Dr. Foreman has also looked carefully into the competency problem. “When the state of Georgia was asking these same questions in 2005,” she said, “they assessed a sample of mental health professionals, and the competency rate was 9 percent. A few hours of training raised the rate to 83 percent,” she said. “That’s a huge difference.”

The rising rates of suicide are a concern. “There are several theories regarding this trend, though a specific and definitive explanation has not emerged,” Schmitz noted. “We do know that suicide attempts, across the lifespan, tend to become more lethal,” explaining that the ratio of suicide attempts to death is 100-200 to one for adolescents and young adults, but for those over 65 the ratio is four to one.

“Coupled with this,” Schmitz said, “I would also add that help-seeking and mental health treatment remain very stigmatized among the older adult populations.

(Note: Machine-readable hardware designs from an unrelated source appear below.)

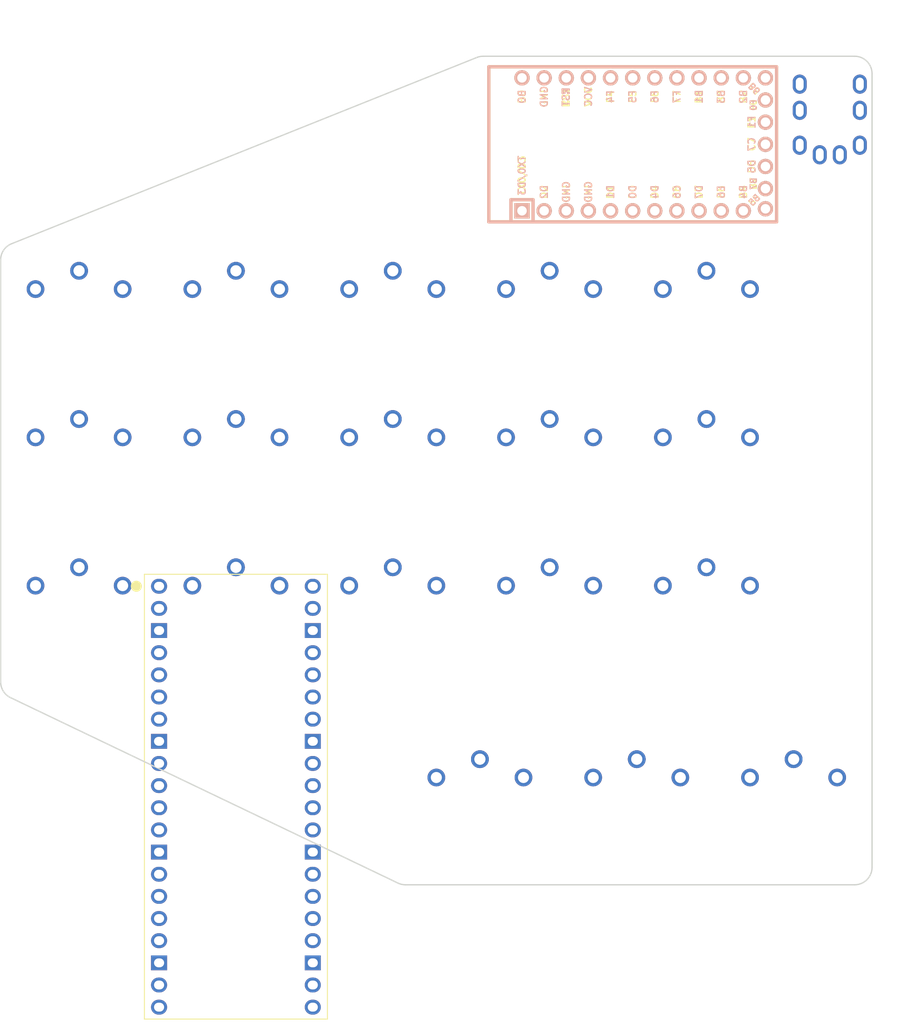
<source format=kicad_pcb>
(kicad_pcb (version 20221018) (generator pcbnew)

  (general
    (thickness 1.6)
  )

  (paper "A3")
  (title_block
    (title "mosaic_pcb")
    (rev "v1.0.0")
    (company "Unknown")
  )

  (layers
    (0 "F.Cu" signal)
    (31 "B.Cu" signal)
    (32 "B.Adhes" user "B.Adhesive")
    (33 "F.Adhes" user "F.Adhesive")
    (34 "B.Paste" user)
    (35 "F.Paste" user)
    (36 "B.SilkS" user "B.Silkscreen")
    (37 "F.SilkS" user "F.Silkscreen")
    (38 "B.Mask" user)
    (39 "F.Mask" user)
    (40 "Dwgs.User" user "User.Drawings")
    (41 "Cmts.User" user "User.Comments")
    (42 "Eco1.User" user "User.Eco1")
    (43 "Eco2.User" user "User.Eco2")
    (44 "Edge.Cuts" user)
    (45 "Margin" user)
    (46 "B.CrtYd" user "B.Courtyard")
    (47 "F.CrtYd" user "F.Courtyard")
    (48 "B.Fab" user)
    (49 "F.Fab" user)
  )

  (setup
    (pad_to_mask_clearance 0.05)
    (pcbplotparams
      (layerselection 0x00010fc_ffffffff)
      (plot_on_all_layers_selection 0x0000000_00000000)
      (disableapertmacros false)
      (usegerberextensions false)
      (usegerberattributes true)
      (usegerberadvancedattributes true)
      (creategerberjobfile true)
      (dashed_line_dash_ratio 12.000000)
      (dashed_line_gap_ratio 3.000000)
      (svgprecision 4)
      (plotframeref false)
      (viasonmask false)
      (mode 1)
      (useauxorigin false)
      (hpglpennumber 1)
      (hpglpenspeed 20)
      (hpglpendiameter 15.000000)
      (dxfpolygonmode true)
      (dxfimperialunits true)
      (dxfusepcbnewfont true)
      (psnegative false)
      (psa4output false)
      (plotreference true)
      (plotvalue true)
      (plotinvisibletext false)
      (sketchpadsonfab false)
      (subtractmaskfromsilk false)
      (outputformat 1)
      (mirror false)
      (drillshape 1)
      (scaleselection 1)
      (outputdirectory "")
    )
  )

  (net 0 "")
  (net 1 "matrix_pinky_bottom")
  (net 2 "GND")
  (net 3 "matrix_pinky_home")
  (net 4 "matrix_pinky_top")
  (net 5 "matrix_ring_bottom")
  (net 6 "matrix_ring_home")
  (net 7 "matrix_ring_top")
  (net 8 "matrix_middle_bottom")
  (net 9 "matrix_middle_home")
  (net 10 "matrix_middle_top")
  (net 11 "matrix_index_bottom")
  (net 12 "matrix_index_home")
  (net 13 "matrix_index_top")
  (net 14 "matrix_inner_bottom")
  (net 15 "matrix_inner_home")
  (net 16 "matrix_inner_top")
  (net 17 "thumbfan_near_home")
  (net 18 "thumbfan_home_home")
  (net 19 "thumbfan_far_home")
  (net 20 "RST")
  (net 21 "VCC")
  (net 22 "F4")
  (net 23 "F5")
  (net 24 "F6")
  (net 25 "F7")
  (net 26 "B1")
  (net 27 "B3")
  (net 28 "B2")
  (net 29 "B6")
  (net 30 "D3")
  (net 31 "D2")
  (net 32 "D1")
  (net 33 "D0")
  (net 34 "D4")
  (net 35 "C6")
  (net 36 "D7")
  (net 37 "E6")
  (net 38 "B4")
  (net 39 "B5")
  (net 40 "B7")
  (net 41 "C7")
  (net 42 "F1")
  (net 43 "F0")
  (net 44 "D5")
  (net 45 "B0")
  (net 46 "GP0")
  (net 47 "GP1")
  (net 48 "GP2")
  (net 49 "GP3")
  (net 50 "GP4")
  (net 51 "GP5")
  (net 52 "GP6")
  (net 53 "GP7")
  (net 54 "GP8")
  (net 55 "GP9")
  (net 56 "GP10")
  (net 57 "GP11")
  (net 58 "GP12")
  (net 59 "GP13")
  (net 60 "GP14")
  (net 61 "GP15")
  (net 62 "GP16")
  (net 63 "GP17")
  (net 64 "GP18")
  (net 65 "GP19")
  (net 66 "GP20")
  (net 67 "GP21")
  (net 68 "GP22")
  (net 69 "RUN")
  (net 70 "GP26")
  (net 71 "GP27")
  (net 72 "AGND")
  (net 73 "GP28")
  (net 74 "ADC_VREF")
  (net 75 "3V3")
  (net 76 "3V3_EN")
  (net 77 "VSYS")
  (net 78 "VBUS")

  (footprint "PG1350" (layer "F.Cu") (at 198 102))

  (footprint "PG1350" (layer "F.Cu") (at 162 119))

  (footprint "PG1350" (layer "F.Cu") (at 198 136))

  (footprint "PG1350" (layer "F.Cu") (at 226 158))

  (footprint "TRRS-PJ-320A-dual" (layer "F.Cu") (at 231.3 71.5))

  (footprint "PG1350" (layer "F.Cu") (at 180 136))

  (footprint "PG1350" (layer "F.Cu") (at 216 136))

  (footprint "PG1350" (layer "F.Cu") (at 162 102))

  (footprint "PG1350" (layer "F.Cu") (at 190 158))

  (footprint "PG1350" (layer "F.Cu") (at 144 136))

  (footprint "PG1350" (layer "F.Cu") (at 198 119))

  (footprint "PG1350" (layer "F.Cu") (at 216 119))

  (footprint "PG1350" (layer "F.Cu") (at 208 158))

  (footprint "PG1350" (layer "F.Cu") (at 180 102))

  (footprint "RPi_Pico_TH_oval_face_up" (layer "F.Cu") (at 162 156.4))

  (footprint "PG1350" (layer "F.Cu") (at 144 102))

  (footprint "PG1350" (layer "F.Cu") (at 162 136))

  (footprint "Elite-C" (layer "F.Cu") (at 208.8 81.6))

  (footprint "PG1350" (layer "F.Cu") (at 216 102))

  (footprint "PG1350" (layer "F.Cu") (at 180 119))

  (footprint "PG1350" (layer "F.Cu") (at 144 119))

  (gr_arc (start 235 164.5) (mid 234.414214 165.914214) (end 233 166.5)
    (stroke (width 0.15) (type solid)) (layer "Edge.Cuts") (tstamp 24f10c1f-bd07-4280-b382-13df4ccfc94c))
  (gr_line (start 235 73.5) (end 235 164.5)
    (stroke (width 0.15) (type solid)) (layer "Edge.Cuts") (tstamp 48fcac2d-0459-4196-9cba-ac4e97613c1e))
  (gr_arc (start 136.137089 145.043825) (mid 135.307986 144.3059) (end 135 143.239557)
    (stroke (width 0.15) (type solid)) (layer "Edge.Cuts") (tstamp 695658bd-5d5a-4d05-9291-1ba0d8698fa5))
  (gr_arc (start 181.453654 166.5) (mid 181.011238 166.450453) (end 180.590743 166.304268)
    (stroke (width 0.15) (type solid)) (layer "Edge.Cuts") (tstamp 69a1df34-4d6f-48ca-b5cd-a4dbb3b22c5d))
  (gr_line (start 180.590743 166.304268) (end 136.137089 145.043825)
    (stroke (width 0.15) (type solid)) (layer "Edge.Cuts") (tstamp 79d8a37d-a9bb-470c-9d2f-570ff5ddbdf1))
  (gr_line (start 136.257219 92.997113) (end 189.642383 71.643047)
    (stroke (width 0.15) (type solid)) (layer "Edge.Cuts") (tstamp 84e32cd8-3d69-4e67-8c3e-d46366801972))
  (gr_arc (start 135 94.854066) (mid 135.343866 93.732808) (end 136.257219 92.997113)
    (stroke (width 0.15) (type solid)) (layer "Edge.Cuts") (tstamp ac923f15-84fc-4d15-a8fa-c5a9ebe9d051))
  (gr_arc (start 189.642384 71.643047) (mid 190.00695 71.536088) (end 190.385165 71.5)
    (stroke (width 0.15) (type solid)) (layer "Edge.Cuts") (tstamp ad06f136-b950-4d1d-a391-e762b00e0169))
  (gr_line (start 190.385165 71.5) (end 233 71.5)
    (stroke (width 0.15) (type solid)) (layer "Edge.Cuts") (tstamp b191b4bb-b994-4bea-8e73-f01b7c194939))
  (gr_line (start 233 166.5) (end 181.453654 166.5)
    (stroke (width 0.15) (type solid)) (layer "Edge.Cuts") (tstamp ca84208e-6ccd-4c0b-85df-8ff491981d8b))
  (gr_line (start 135 143.239557) (end 135 94.854066)
    (stroke (width 0.15) (type solid)) (layer "Edge.Cuts") (tstamp cf994fd2-c490-419a-a5a0-9f1cc612aa13))
  (gr_arc (start 233 71.5) (mid 234.414214 72.085786) (end 235 73.5)
    (stroke (width 0.15) (type solid)) (layer "Edge.Cuts") (tstamp fed14091-742f-4256-8239-488f55a89fe4))

)

</source>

There is lingering doubt and fears associated with institutionalization, asylums, and being ‘locked up’ if one divulges any thought of suicide,” he explained. “This is very disconcerting given the clear evidence that even people determined to be at high risk for suicide have been shown to respond to intensive outpatient therapy.

In a previous interview with the Times, Dr. Frank Campbell, a clinical social worker and expert from Lacombe, Louisiana, former Executive Director of the Baton Rouge Crisis Intervention Center, and also Past-President of and American Association for Suicidology, said, “It is important to accept that suicide is a very complex and paradoxical cause of death to develop clear
understandings from. It is an N of 1 and by that I mean each suicide is unique.” Dr. Campbell’s work has been featured in a documentary for the Discovery Channel.

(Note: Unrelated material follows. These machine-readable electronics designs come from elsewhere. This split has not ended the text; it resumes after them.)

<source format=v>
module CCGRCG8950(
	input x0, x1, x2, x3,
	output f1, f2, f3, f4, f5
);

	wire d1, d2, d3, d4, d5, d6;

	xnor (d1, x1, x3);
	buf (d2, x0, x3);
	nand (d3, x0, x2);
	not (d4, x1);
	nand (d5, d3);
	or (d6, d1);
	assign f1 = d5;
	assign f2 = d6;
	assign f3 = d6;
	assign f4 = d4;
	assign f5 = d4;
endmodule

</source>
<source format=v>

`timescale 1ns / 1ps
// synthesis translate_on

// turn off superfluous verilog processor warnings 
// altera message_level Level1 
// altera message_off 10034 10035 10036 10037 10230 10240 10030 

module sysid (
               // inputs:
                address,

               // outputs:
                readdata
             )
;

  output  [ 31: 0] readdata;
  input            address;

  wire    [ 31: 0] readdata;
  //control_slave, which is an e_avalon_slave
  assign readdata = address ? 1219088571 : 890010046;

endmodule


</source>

“For me the most comprehensive micro or individual answer to any death by suicide,” he said, “is that it happens as a result of a self-defined crisis where the individual’s ability to cope with the precipitating event which brings on the crisis response––decline in coping and possible increase in maladaptive coping––was unable to keep that person safe from suicide,” Dr. Campbell said.

“Data is helpful in awareness but each death impacts the community in ways that are unique and little research has been conducted on the impact suicide has on generating additional causalities both in the short term or long term for a community.”

“The macro response would include considering the impact of social and economic changes in the past 10 years,” Campbell said, “because economic conditions have historically correlated with upward trends in suicide.”

Also, “… a growing number of citizens who are veterans of military service––mostly men––which are estimated to equal one out of each five deaths by suicide,” he said.

Dr. Schmitz pointed out that there is growing evidence supporting various approaches that help those at risk. “There are treatments that work, there are warning signs and basic skills of suicide assessment and management that should be core clinical competencies,” said Schmitz.

“Unfortunately, the majority of mental health professionals do not obtain this training in either their graduate studies or continuing education,” he said.

“Providers that are not engaging their patients in active discussions about means restriction and crisis response planning really terrify me,” he said.

Dr. Campbell said, “Managing transitions in life if not easy and when health and loneliness are isolating factors along breakdown geographically of the family and health care challenges it is a lot to manage. Generational expectations are not always shared or expressed clearly to family who might be wanting to help but just don’t know how.”

“My thought is that if we had the number of folks who die by suicide each year drowning then we would train more lifeguards to stand by those in the water.

“The river of suicide is large in this country and it is up to all of us in our communities to become trained as lifeguards. One such training that is for all care givers is the two-day ASIST (Applied Suicide Intervention Skills Training) that helps anyone help another at risk from the river to safety for now.”